+++ Data to examine +++
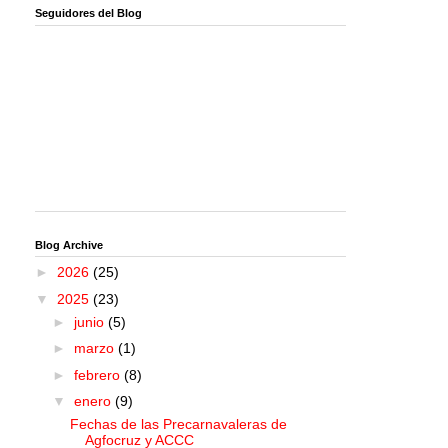
Seguidores del Blog
Blog Archive
►
2026
(25)
▼
2025
(23)
►
junio
(5)
►
marzo
(1)
►
febrero
(8)
▼
enero
(9)
Fechas de las Precarnavaleras de
Agfocruz y ACCC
+++
--- Assignment ---
Copy out every line of text from the items above word for word, leaving the pictures out.

--- Exercise output ---
Seguidores del Blog
Blog Archive
►
2026
(25)
▼
2025
(23)
►
junio
(5)
►
marzo
(1)
►
febrero
(8)
▼
enero
(9)
Fechas de las Precarnavaleras de
Agfocruz y ACCC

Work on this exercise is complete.